• _TASKS TO CARRY OUT_
1) In the article about paying more for iced coffee, what does a cold coffee cost at the stall near the office?
2) Carry on the article about paying more for iced coffee, starting right after its last sentence.

• _EXTRACTED TEXT_
Is it worth paying more for your iced coffee?

 

At a shop near our office, there is a really nice stall selling reasonably priced coffee. We are not referring to the Long Black or Latte that many people pick up but rather the traditional Kopi-O and Kopi.

At an affordable $1.20 per cup, it is probably as good a deal as you would realistically find within the CBD area. No surprise, the place is well-frequented by hordes of office workers around the area.

Interestingly, the difference between the price of a cold coffee ($1.80) and a hot coffee ($1.20) is about $0.60, or a cool 50% (no pun intended). We are not sure about you, but we think adding five cubes of ice into our coffee should not cost so much more, even after taking into consideration the cost of having to have ice machine (although canned drinks probably won’t sell as well without one).

So what is the reason for why cold coffee costs more?

Earning A Higher Margin Simply Because You Can

All over Singapore, cold, chilled drinks are always sold at a premium compared to their less cool counterparts. For example, a can of coke could cost $0.80 off the shelves in the supermarket but $1.20 if you take it out from the fridge.

While it costs some money to keep the fridge running, it is also safe to assume that selling chilled/iced drinks at a higher price provides a higher profit margin for the shop owners because the only additional cost is the ice. Selling cold drinks at a higher price is a great way to differentiate between customers who are willing to pay more and those who are not.

• _RECORD EXCERPTS_

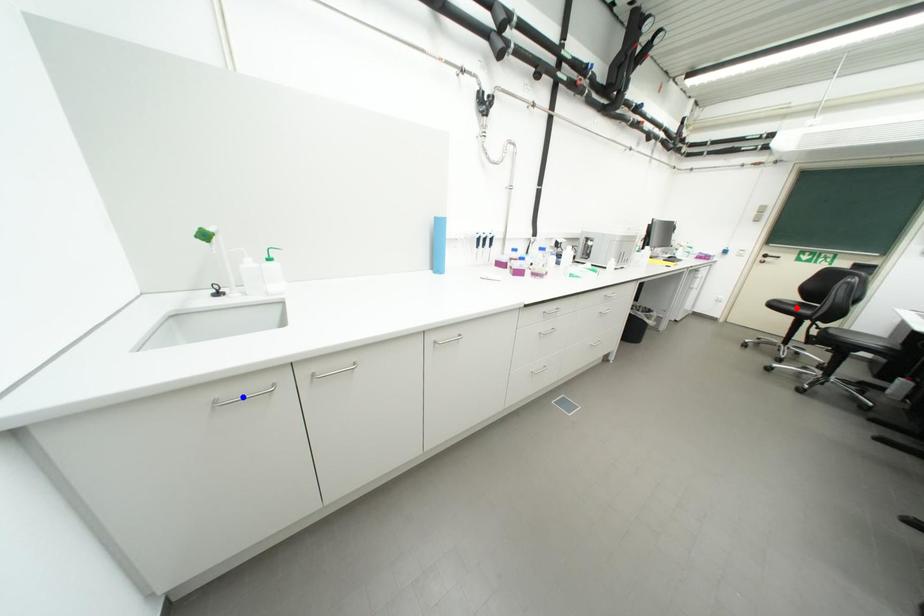
Question: Which of the two points in the image is closer to the camera?

Choices:
 (A) Blue point is closer.
 (B) Red point is closer.

Answer: (A)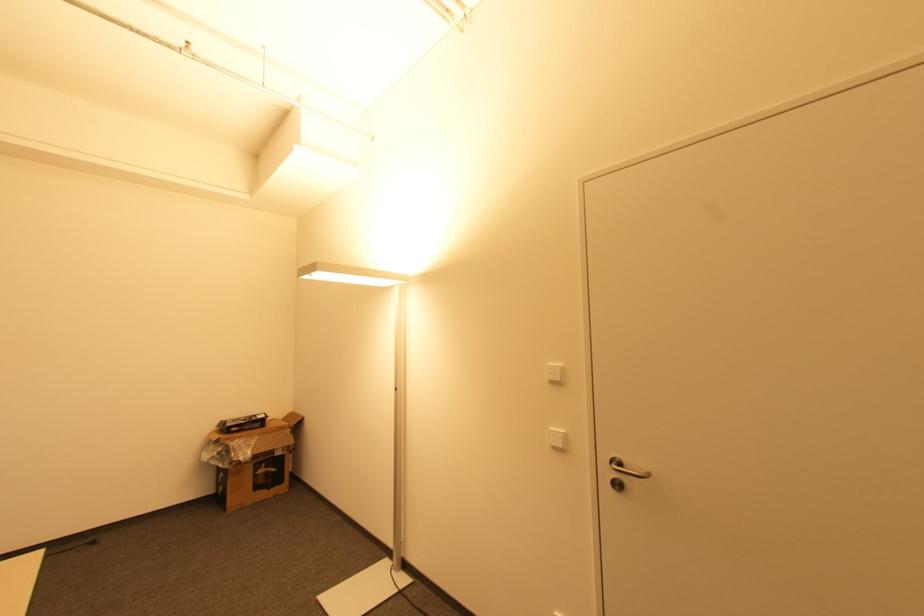
The image size is (924, 616). I want to click on silver door handle, so click(x=626, y=469).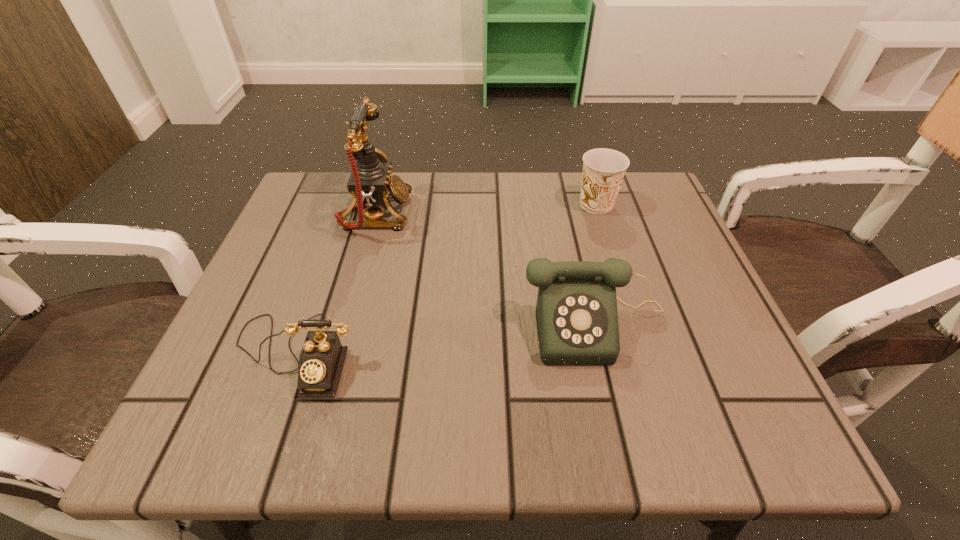
Where is `object that is at the near edge`? object that is at the near edge is located at coordinates (322, 357).

Locate an element on the screen. This screenshot has width=960, height=540. telephone that is at the right edge is located at coordinates (576, 312).

Find the location of `Dixie cup that is positioned at the right edge`. Dixie cup that is positioned at the right edge is located at coordinates (603, 169).

Where is `object that is positioned at the far left corner`? The width and height of the screenshot is (960, 540). object that is positioned at the far left corner is located at coordinates (370, 183).

Identify the location of object that is positioned at the near left corner. (322, 357).

Where is `object located at the far right corner`? object located at the far right corner is located at coordinates (603, 169).

The image size is (960, 540). In order to click on free space at the far edge of the desktop in this screenshot , I will do `click(505, 174)`.

The height and width of the screenshot is (540, 960). I want to click on vacant area at the near edge of the desktop, so [323, 403].

In the image, there is a desktop. Find the location of `vacant space at the left edge`. vacant space at the left edge is located at coordinates (231, 373).

Find the location of a particular element. Image resolution: width=960 pixels, height=540 pixels. vacant space at the right edge of the desktop is located at coordinates tap(671, 268).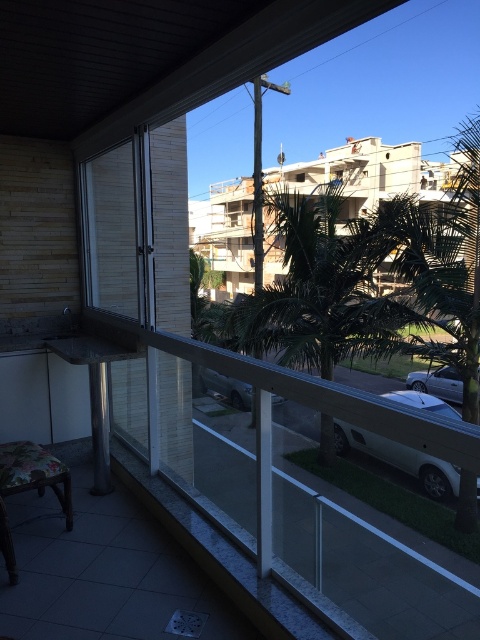
Does white matte car at lower right have a lesser height compared to silver metallic car at lower right?

In fact, white matte car at lower right may be taller than silver metallic car at lower right.

Is white matte car at lower right bigger than silver metallic car at lower right?

Correct, white matte car at lower right is larger in size than silver metallic car at lower right.

What do you see at coordinates (400, 460) in the screenshot?
I see `white matte car at lower right` at bounding box center [400, 460].

Locate an element on the screen. This screenshot has width=480, height=640. white matte car at lower right is located at coordinates (400, 460).

Is point (360, 442) farther from viewer compared to point (7, 456)?

No, (360, 442) is closer to viewer.

What do you see at coordinates (400, 460) in the screenshot? I see `white matte car at lower right` at bounding box center [400, 460].

The image size is (480, 640). Find the location of `white matte car at lower right`. white matte car at lower right is located at coordinates (400, 460).

Between floral fabric cushion at lower left and silver metallic car at lower right, which one is positioned lower?

silver metallic car at lower right is lower down.

Who is higher up, floral fabric cushion at lower left or silver metallic car at lower right?

floral fabric cushion at lower left is higher up.

Find the location of a particular element. The width and height of the screenshot is (480, 640). floral fabric cushion at lower left is located at coordinates (28, 486).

• _RESULTS FOR THE EXERCISE_
1) $1.80

2)
The same concept applies for many other products being sold. For example, computer software aimed at professionals are usually sold at a much higher price just for the few additional features compared to one sold toward home users. This is in spite of the fact that both software probably cost almost the same to produce. In some cases, the professional software is even developed first before money is spent “dumbing” it down for home users.

In the case of ice-coffee, simply adding a few cubes of ice to chill the drink and then serving it in a bigger cup gives the illusion that you are paying more for a larger, different drink even when you are not. If you don’t believe us, order a hot drink, and then say you wanted the iced version instead. You’ll see your hot drink fits nicely into the larger cup meant for iced drinks.

Higher Demand For Cold Drinks

With Singapore’s warm temperatures, a cold drink is usually preferred over a hot drink. Because of this, demand for cold drinks is higher and thus, it makes sense from a business owner’s point of view to charge more for it.

Think about it from a different perspective. The time taken to make iced coffee is almost the same as it takes to make a hot coffee. The act of pouring ice into a cup would roughly take about 3 seconds more.

As a business owner, if you know that more people are going to order the cold drink even though both drinks take almost the same time to produce, you would try to charge more for the cold drink to maximise your profits.

This is the same reason why some places charge more for drinks like diet coke compared to regular coke, or why you pay more to upgrade your coke to an ice lemon tea at McDonalds.

More Beans Used For Cold Coffee

There are some cafes (though we are not sure if big chains like Starbucks and Coffee Beans follow this) that will use more coffee beans for a cold drink to compensate for the extra ice put in. Cafés that practice this will incur a higher cost when selling iced coffee.

Others simply put the ice in without changing the way the coffee is made or how much of any ingredient is used. It is also the reason why it is easy to find cafes that serve terrible iced coffee, and why, by and large, you should avoid ordering an iced coffee altogether whenever you go into a café that you are not familiar with.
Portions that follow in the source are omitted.